It shall be recalled that no procedures for voting by mail or electronically are envisaged.

Right to pose questions on the agenda items

In accordance with Art. 127-ter of the Consolidated Law on Finance, shareholders may ask questions on the items on the agenda before the Shareholders' Meeting, by means of electronic communication to the certified email address [email protected], or the email address [email protected]. Only questions strictly related to the agenda will be considered. Questions asked before the Shareholders' Meeting must be presented by the seventh trading day prior to the Shareholders' Meeting and, therefore, by April 18, 2024. The Company will answer questions received by that deadline, by the second day prior to the Shareholders' Meeting (i.e. by April 27, 2024), by publishing the answers on the company's website www.orserogoup.it, in the "Governance/Shareholders' Meeting" section; questions must be accompanied by the personal data of the shareholder (name and surname or business name if an entity or company, place and date of birth and tax code) and the relative communication of the intermediary, in accordance with Art. 43 of the Single Provision on Post-Trading by Consob and the Bank of Italy dated August 13, 2018 ("Regulation of central counterparties, central depositories and centralized management activities") (the "Joint Provision"); this communication is not, however, necessary, if the Issuer receives communication from the intermediary itself, as required to attend the Shareholders' Meeting.

**Assigned task 1**
List every calendar date that appears in the shareholders' meeting notice.
The records have no connection to the text.

**Available data**
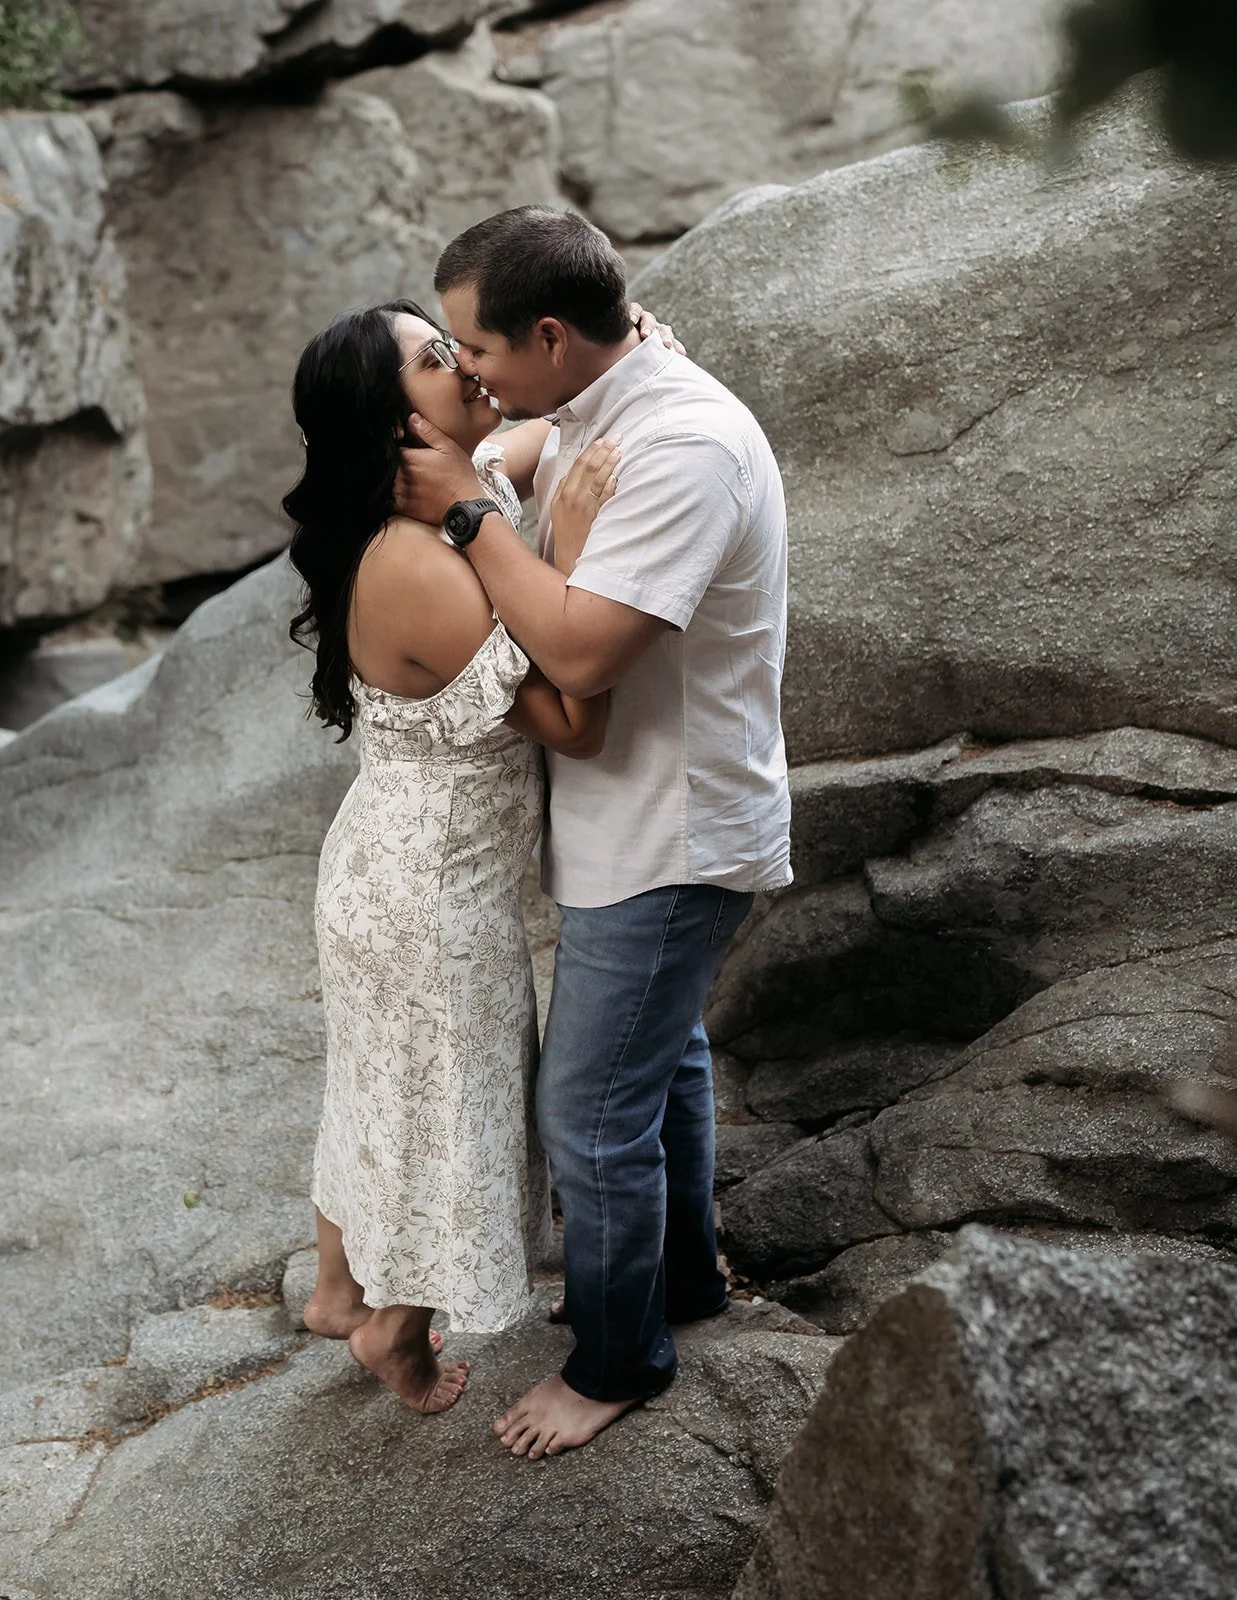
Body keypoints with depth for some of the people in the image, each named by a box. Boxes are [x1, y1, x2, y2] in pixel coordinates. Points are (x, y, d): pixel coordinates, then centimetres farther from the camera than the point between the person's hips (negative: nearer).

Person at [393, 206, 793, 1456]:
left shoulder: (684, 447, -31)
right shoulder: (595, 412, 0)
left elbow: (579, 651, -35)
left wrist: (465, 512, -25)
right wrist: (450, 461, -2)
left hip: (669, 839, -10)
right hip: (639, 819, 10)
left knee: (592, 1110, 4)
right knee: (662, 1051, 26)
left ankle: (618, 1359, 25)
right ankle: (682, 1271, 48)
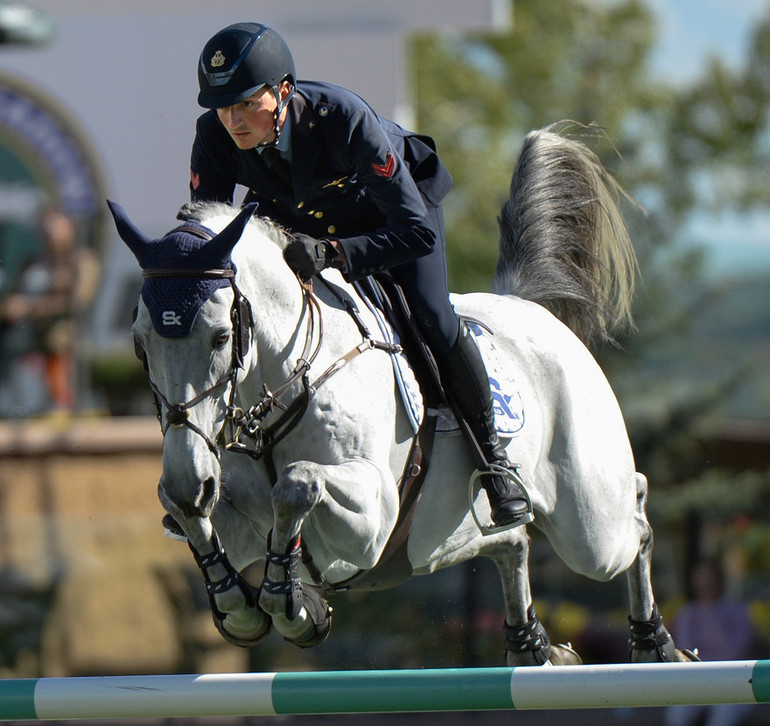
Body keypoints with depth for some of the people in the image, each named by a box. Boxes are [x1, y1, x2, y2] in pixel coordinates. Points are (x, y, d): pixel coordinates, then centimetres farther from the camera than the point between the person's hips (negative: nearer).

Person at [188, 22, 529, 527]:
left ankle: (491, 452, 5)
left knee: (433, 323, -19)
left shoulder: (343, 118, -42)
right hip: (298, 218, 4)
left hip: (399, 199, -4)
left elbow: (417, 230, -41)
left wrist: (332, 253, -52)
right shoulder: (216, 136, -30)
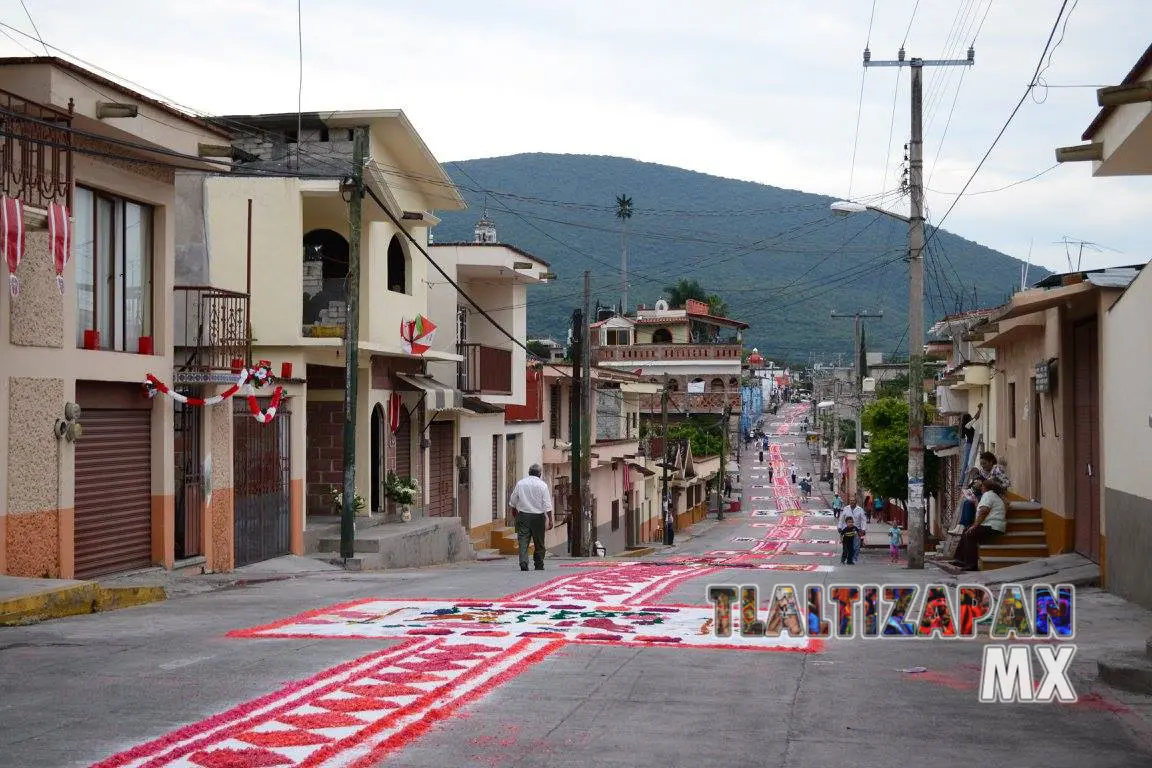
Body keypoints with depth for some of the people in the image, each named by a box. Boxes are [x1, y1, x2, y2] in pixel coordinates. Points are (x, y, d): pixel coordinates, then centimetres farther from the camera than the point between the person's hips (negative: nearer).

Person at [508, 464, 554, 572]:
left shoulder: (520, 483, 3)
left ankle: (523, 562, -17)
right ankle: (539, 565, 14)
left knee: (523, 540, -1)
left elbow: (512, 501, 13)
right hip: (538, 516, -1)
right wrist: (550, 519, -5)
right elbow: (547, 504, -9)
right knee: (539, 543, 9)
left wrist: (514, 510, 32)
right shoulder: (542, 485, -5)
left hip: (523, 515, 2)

**Assigned task 2**
Please print the lines of the records from the line with "left elbow: (579, 651, -35)" up to and including the line with "right shoulder: (216, 136, -30)". Leave out the picture.

**Your response 1**
April 18, 2024
April 27, 2024
August 13, 2018

**Your response 2**
left elbow: (579, 651, -35)
left wrist: (465, 512, -25)
right wrist: (450, 461, -2)
left hip: (669, 839, -10)
right hip: (639, 819, 10)
left knee: (592, 1110, 4)
right knee: (662, 1051, 26)
left ankle: (618, 1359, 25)
right ankle: (682, 1271, 48)
Body keypoints with depth for some of the people in the image, each named by a box. Boxes are [x1, y1, x2, y2] in pixel coordinates. Points are (x, y, d): pixel coordinates, then centimetres farther from the camera than the point between the person's hips (negative: nearer).

Person at [188, 22, 529, 527]:
left ankle: (491, 452, 5)
left knee: (433, 323, -19)
left shoulder: (343, 118, -42)
right hip: (298, 218, 4)
left hip: (399, 199, -4)
left elbow: (417, 230, -41)
left wrist: (332, 253, -52)
right shoulder: (216, 136, -30)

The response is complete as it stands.